Being a lazy embedded software engineer has several advantages, like being able to control every gadget in your house from your couch. Needless to say, you also remotely log in to the several boxes spread around the house.
However, if you happen to be using a windows machine (e.g. a laptop, you are on your couch of course... and only because your smartphone probably does not have a capable enough client just yet) to log in to a unix box and desire to partake in the advantages a GUI offers (all you ssh console people, the GUI is a major advancement, so get with the times already!), then you have to contend with the beast known as VNC.
if you are on a Ubuntu machine (yes, no self-respecting engineer has only a windows machine.. it will, at the very least, dual-boot in to Linux), then ubuntu's Remote Desktop works splendidly. However, if you are ssh-ing over the "nekked inter-webs" then VNC is your only option. and that blows.
Or so I used to think, before running into FreeNX. Google, thou truly art a friend! FreeNX blows VNC completely out of the water. No more need to juggle between Hextile, CoRRE, Tight and other sub-par encodings. No more jiggling of the colormaps, image quality and compression levels only to have the entire processor reduced to competing with molasses, and failing.

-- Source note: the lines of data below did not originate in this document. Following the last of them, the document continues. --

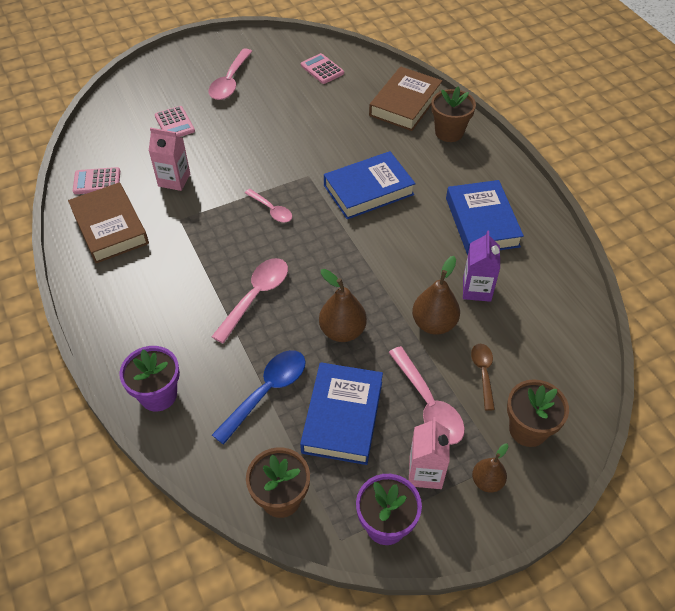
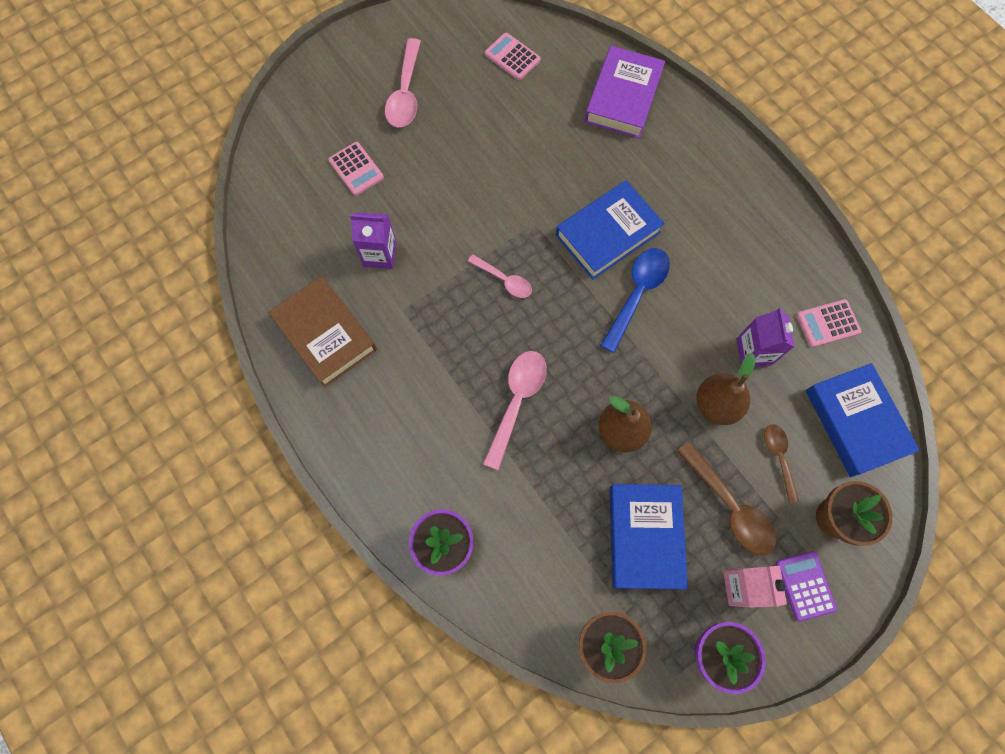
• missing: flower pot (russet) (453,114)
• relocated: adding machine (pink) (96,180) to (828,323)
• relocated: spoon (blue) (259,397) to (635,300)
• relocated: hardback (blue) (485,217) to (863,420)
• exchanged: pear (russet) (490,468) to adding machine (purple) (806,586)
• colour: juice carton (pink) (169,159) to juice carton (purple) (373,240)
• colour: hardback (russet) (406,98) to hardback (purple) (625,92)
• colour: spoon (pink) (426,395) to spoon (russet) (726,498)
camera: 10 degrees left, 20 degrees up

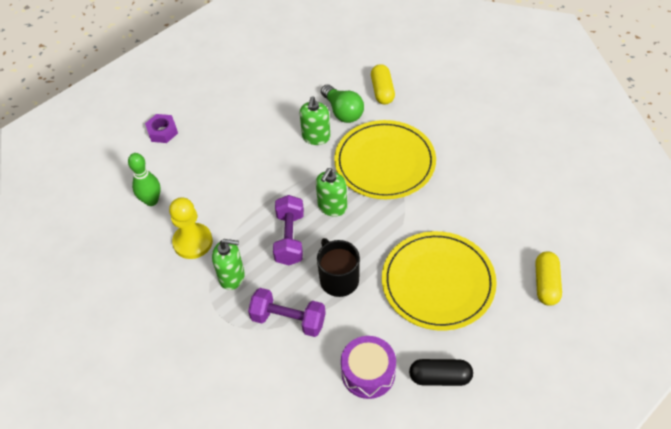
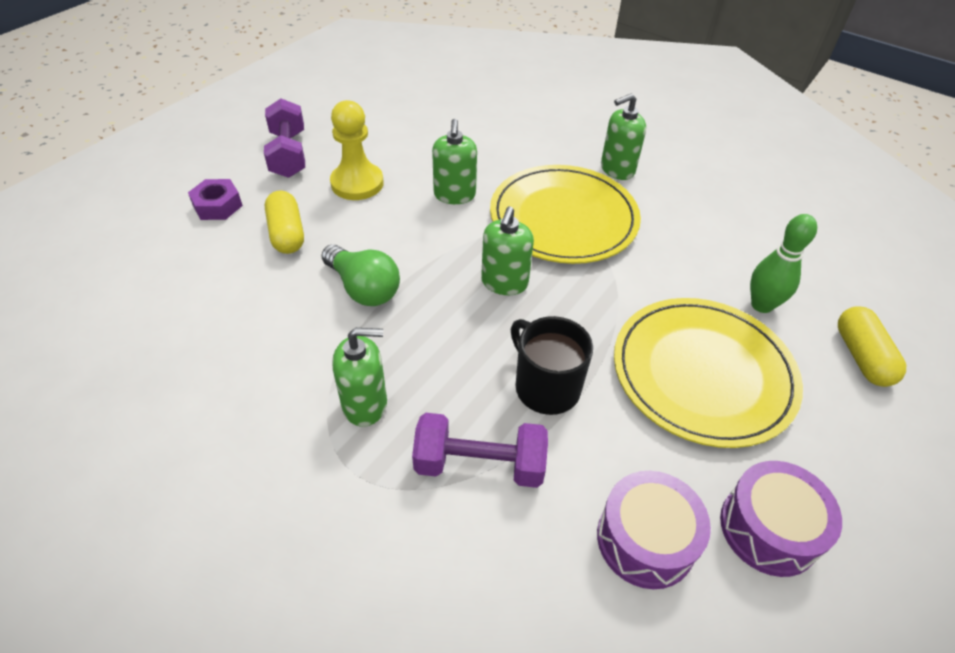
• appeared: soap dispenser (emerald) (623,136)
• relocated: tenpin (emerald) (144,179) to (783,263)
• relocated: game pawn (golden) (191,228) to (357,150)
• relocated: dumbbell (purple) (288,230) to (284,138)
• relocated: lightbulb (emerald) (342,104) to (360,275)
• relocated: pill (golden) (383,84) to (284,222)
• exchanged: pill (black) (441,372) to toy drum (purple) (781,519)
camera: 15 degrees left, 5 degrees down

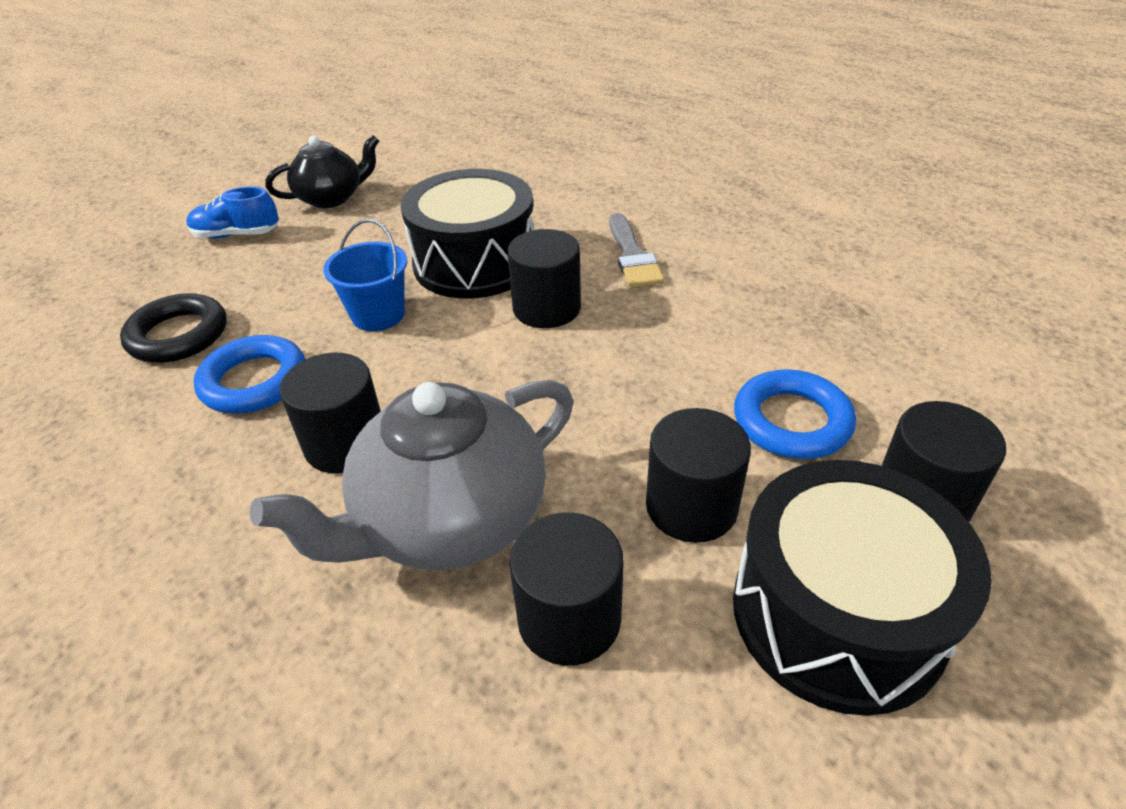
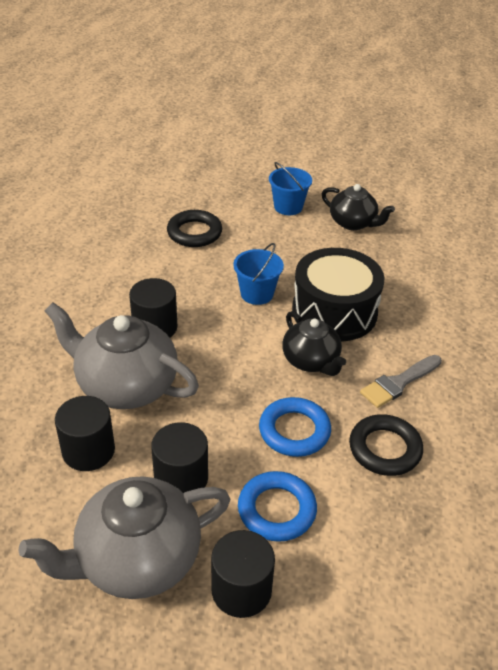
• appeared: ring (black) (386,445)
• relocated: ring (blue) (249,374) to (295,427)
• exchanged: sneaker (blue) (232,213) to pail (blue) (290,188)
• exchanged: solid cylinder (black) (544,278) to tea pot (black) (314,343)
• exchanged: toy drum (black) (862,588) to tea pot (ash-grey) (125,537)
camera: 60 degrees right, 0 degrees up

also ALT +TAB works! Though it does require one keystroke to enable: "CTRL + ALT + K"
Thanks Mark!
Adios VNC-viewer / REAL VNC. you suck. Hello, FreeNX!
1 comment:
though in all fairness, I still have real use for UltraVNC on my Windows Vista laptop. Vista Home Premium does NOT include remote desktop, so UltraVNC is a very viable solution.
there is a minor hitch with using UVNC with UAC enabled though: you have to log in as an administrator and set a VNC server password. Once you do that, it's a breeze.